Data for processing |
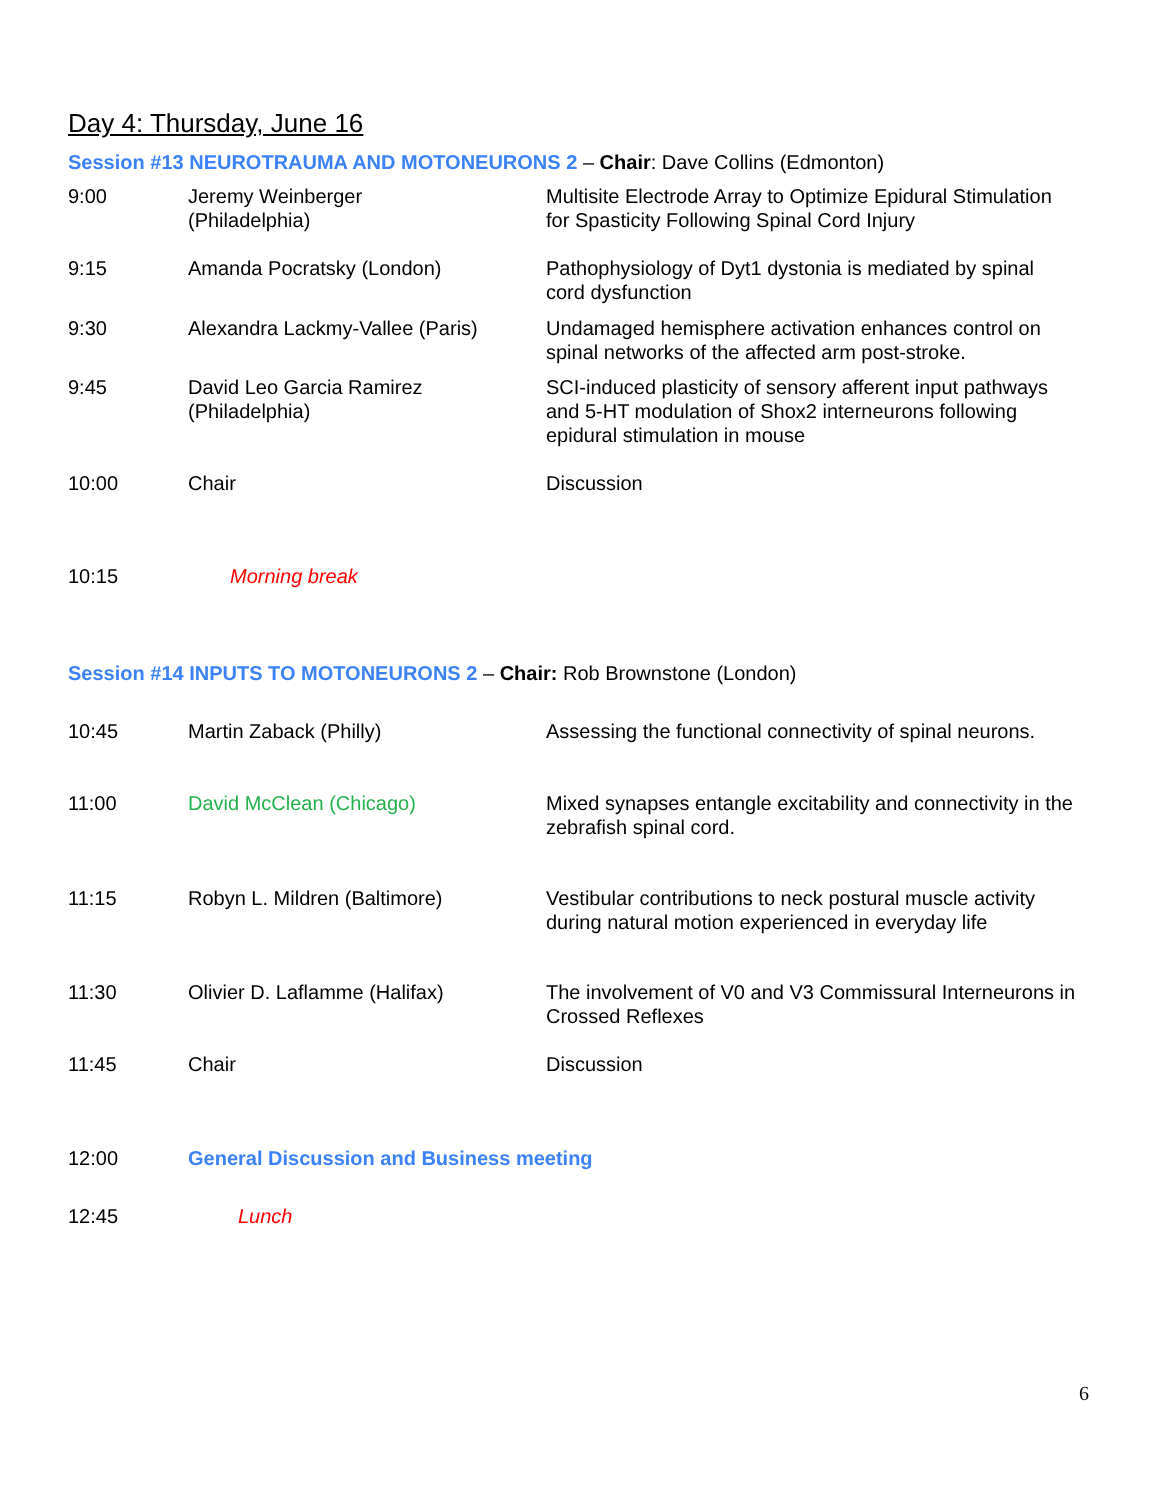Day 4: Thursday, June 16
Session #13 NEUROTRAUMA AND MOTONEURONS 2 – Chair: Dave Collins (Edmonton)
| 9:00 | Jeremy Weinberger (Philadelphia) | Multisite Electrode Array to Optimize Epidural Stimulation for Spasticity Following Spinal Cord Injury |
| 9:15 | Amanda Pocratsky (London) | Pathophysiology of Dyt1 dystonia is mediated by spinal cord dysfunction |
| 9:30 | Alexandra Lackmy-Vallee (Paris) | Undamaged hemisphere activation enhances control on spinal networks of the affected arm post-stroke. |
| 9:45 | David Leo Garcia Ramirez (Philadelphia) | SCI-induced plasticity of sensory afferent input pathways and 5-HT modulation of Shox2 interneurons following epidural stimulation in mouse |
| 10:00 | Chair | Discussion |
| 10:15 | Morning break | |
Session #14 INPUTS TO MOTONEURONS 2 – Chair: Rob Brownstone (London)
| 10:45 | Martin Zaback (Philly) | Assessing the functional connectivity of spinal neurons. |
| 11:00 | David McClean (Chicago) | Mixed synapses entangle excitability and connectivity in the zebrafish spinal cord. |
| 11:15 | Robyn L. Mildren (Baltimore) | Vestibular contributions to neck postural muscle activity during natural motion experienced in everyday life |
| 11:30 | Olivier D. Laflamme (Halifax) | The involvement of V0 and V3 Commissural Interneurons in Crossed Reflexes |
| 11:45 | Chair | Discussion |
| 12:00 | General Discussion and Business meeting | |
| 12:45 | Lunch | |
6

* * *

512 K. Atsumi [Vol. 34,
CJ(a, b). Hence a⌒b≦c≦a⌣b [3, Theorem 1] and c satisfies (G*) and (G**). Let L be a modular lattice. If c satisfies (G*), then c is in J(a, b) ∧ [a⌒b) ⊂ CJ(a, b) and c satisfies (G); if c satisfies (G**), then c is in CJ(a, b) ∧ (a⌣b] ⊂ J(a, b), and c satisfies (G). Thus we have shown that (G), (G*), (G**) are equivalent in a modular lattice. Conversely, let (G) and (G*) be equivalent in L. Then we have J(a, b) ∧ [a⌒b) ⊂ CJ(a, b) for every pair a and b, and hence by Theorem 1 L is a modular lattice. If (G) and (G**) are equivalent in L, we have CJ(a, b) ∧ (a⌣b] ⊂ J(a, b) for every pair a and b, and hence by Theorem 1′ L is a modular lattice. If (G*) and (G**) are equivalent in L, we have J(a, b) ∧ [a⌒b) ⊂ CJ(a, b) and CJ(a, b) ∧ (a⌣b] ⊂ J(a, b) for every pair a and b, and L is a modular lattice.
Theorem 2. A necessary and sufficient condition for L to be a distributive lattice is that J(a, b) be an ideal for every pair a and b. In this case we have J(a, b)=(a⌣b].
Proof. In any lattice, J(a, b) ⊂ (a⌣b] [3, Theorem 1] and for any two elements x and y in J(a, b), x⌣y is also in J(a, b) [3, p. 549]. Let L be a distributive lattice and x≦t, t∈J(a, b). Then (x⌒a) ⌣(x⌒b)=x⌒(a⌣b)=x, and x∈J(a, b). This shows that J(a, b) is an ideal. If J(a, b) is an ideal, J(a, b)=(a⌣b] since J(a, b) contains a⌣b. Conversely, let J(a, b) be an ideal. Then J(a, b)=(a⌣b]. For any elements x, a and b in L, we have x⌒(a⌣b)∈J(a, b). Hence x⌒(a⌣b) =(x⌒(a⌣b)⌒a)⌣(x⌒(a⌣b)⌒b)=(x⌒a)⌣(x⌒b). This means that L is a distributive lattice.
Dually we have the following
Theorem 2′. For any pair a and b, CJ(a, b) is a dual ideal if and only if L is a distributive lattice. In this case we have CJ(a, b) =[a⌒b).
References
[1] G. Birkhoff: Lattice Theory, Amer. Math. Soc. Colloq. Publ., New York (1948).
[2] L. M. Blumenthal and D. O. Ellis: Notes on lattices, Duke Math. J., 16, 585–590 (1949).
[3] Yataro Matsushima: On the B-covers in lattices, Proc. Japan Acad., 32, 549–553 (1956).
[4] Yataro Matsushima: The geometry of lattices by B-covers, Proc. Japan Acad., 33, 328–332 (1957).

==

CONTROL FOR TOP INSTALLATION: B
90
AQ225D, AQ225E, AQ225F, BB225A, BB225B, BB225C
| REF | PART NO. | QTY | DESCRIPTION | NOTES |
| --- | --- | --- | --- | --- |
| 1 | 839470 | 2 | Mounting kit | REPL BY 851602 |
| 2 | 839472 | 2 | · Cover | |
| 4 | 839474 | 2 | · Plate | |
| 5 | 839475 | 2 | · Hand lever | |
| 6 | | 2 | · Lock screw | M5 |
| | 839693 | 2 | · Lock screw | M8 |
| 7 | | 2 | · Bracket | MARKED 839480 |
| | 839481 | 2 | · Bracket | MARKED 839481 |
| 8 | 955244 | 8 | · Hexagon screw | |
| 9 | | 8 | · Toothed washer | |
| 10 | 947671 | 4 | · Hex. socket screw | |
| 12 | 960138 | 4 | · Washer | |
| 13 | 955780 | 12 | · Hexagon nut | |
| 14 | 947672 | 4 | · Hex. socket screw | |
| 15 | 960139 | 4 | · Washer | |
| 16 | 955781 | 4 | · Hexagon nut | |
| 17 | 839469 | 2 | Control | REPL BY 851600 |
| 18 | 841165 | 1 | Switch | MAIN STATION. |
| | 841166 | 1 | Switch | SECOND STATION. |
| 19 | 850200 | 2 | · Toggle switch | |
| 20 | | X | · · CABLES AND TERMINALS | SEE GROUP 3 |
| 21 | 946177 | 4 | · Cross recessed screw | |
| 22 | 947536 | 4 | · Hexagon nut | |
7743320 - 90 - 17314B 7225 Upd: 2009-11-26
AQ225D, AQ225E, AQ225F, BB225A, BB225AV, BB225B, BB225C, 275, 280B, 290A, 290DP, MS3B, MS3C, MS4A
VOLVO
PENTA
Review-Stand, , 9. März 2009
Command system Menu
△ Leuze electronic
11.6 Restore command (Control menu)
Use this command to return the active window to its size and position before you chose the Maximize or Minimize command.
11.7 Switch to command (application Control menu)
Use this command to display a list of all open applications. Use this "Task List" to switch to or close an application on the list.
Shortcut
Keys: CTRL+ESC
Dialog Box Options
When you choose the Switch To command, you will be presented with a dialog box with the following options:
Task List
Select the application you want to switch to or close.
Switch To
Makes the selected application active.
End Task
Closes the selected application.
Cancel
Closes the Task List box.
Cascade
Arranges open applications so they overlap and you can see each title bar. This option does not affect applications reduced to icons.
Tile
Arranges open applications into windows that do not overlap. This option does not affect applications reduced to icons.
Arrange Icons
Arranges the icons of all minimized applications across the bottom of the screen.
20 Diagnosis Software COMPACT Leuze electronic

Task requirements | The required answer is the run of lines above, starting at the line with "CONTROL FOR TOP INSTALLATION: B" and ending at the line with "Arrange Icons", reproduced exactly with both ends.

Result below |
CONTROL FOR TOP INSTALLATION: B
90
AQ225D, AQ225E, AQ225F, BB225A, BB225B, BB225C
| REF | PART NO. | QTY | DESCRIPTION | NOTES |
| --- | --- | --- | --- | --- |
| 1 | 839470 | 2 | Mounting kit | REPL BY 851602 |
| 2 | 839472 | 2 | · Cover | |
| 4 | 839474 | 2 | · Plate | |
| 5 | 839475 | 2 | · Hand lever | |
| 6 | | 2 | · Lock screw | M5 |
| | 839693 | 2 | · Lock screw | M8 |
| 7 | | 2 | · Bracket | MARKED 839480 |
| | 839481 | 2 | · Bracket | MARKED 839481 |
| 8 | 955244 | 8 | · Hexagon screw | |
| 9 | | 8 | · Toothed washer | |
| 10 | 947671 | 4 | · Hex. socket screw | |
| 12 | 960138 | 4 | · Washer | |
| 13 | 955780 | 12 | · Hexagon nut | |
| 14 | 947672 | 4 | · Hex. socket screw | |
| 15 | 960139 | 4 | · Washer | |
| 16 | 955781 | 4 | · Hexagon nut | |
| 17 | 839469 | 2 | Control | REPL BY 851600 |
| 18 | 841165 | 1 | Switch | MAIN STATION. |
| | 841166 | 1 | Switch | SECOND STATION. |
| 19 | 850200 | 2 | · Toggle switch | |
| 20 | | X | · · CABLES AND TERMINALS | SEE GROUP 3 |
| 21 | 946177 | 4 | · Cross recessed screw | |
| 22 | 947536 | 4 | · Hexagon nut | |
7743320 - 90 - 17314B 7225 Upd: 2009-11-26
AQ225D, AQ225E, AQ225F, BB225A, BB225AV, BB225B, BB225C, 275, 280B, 290A, 290DP, MS3B, MS3C, MS4A
VOLVO
PENTA
Review-Stand, , 9. März 2009
Command system Menu
△ Leuze electronic
11.6 Restore command (Control menu)
Use this command to return the active window to its size and position before you chose the Maximize or Minimize command.
11.7 Switch to command (application Control menu)
Use this command to display a list of all open applications. Use this "Task List" to switch to or close an application on the list.
Shortcut
Keys: CTRL+ESC
Dialog Box Options
When you choose the Switch To command, you will be presented with a dialog box with the following options:
Task List
Select the application you want to switch to or close.
Switch To
Makes the selected application active.
End Task
Closes the selected application.
Cancel
Closes the Task List box.
Cascade
Arranges open applications so they overlap and you can see each title bar. This option does not affect applications reduced to icons.
Tile
Arranges open applications into windows that do not overlap. This option does not affect applications reduced to icons.
Arrange Icons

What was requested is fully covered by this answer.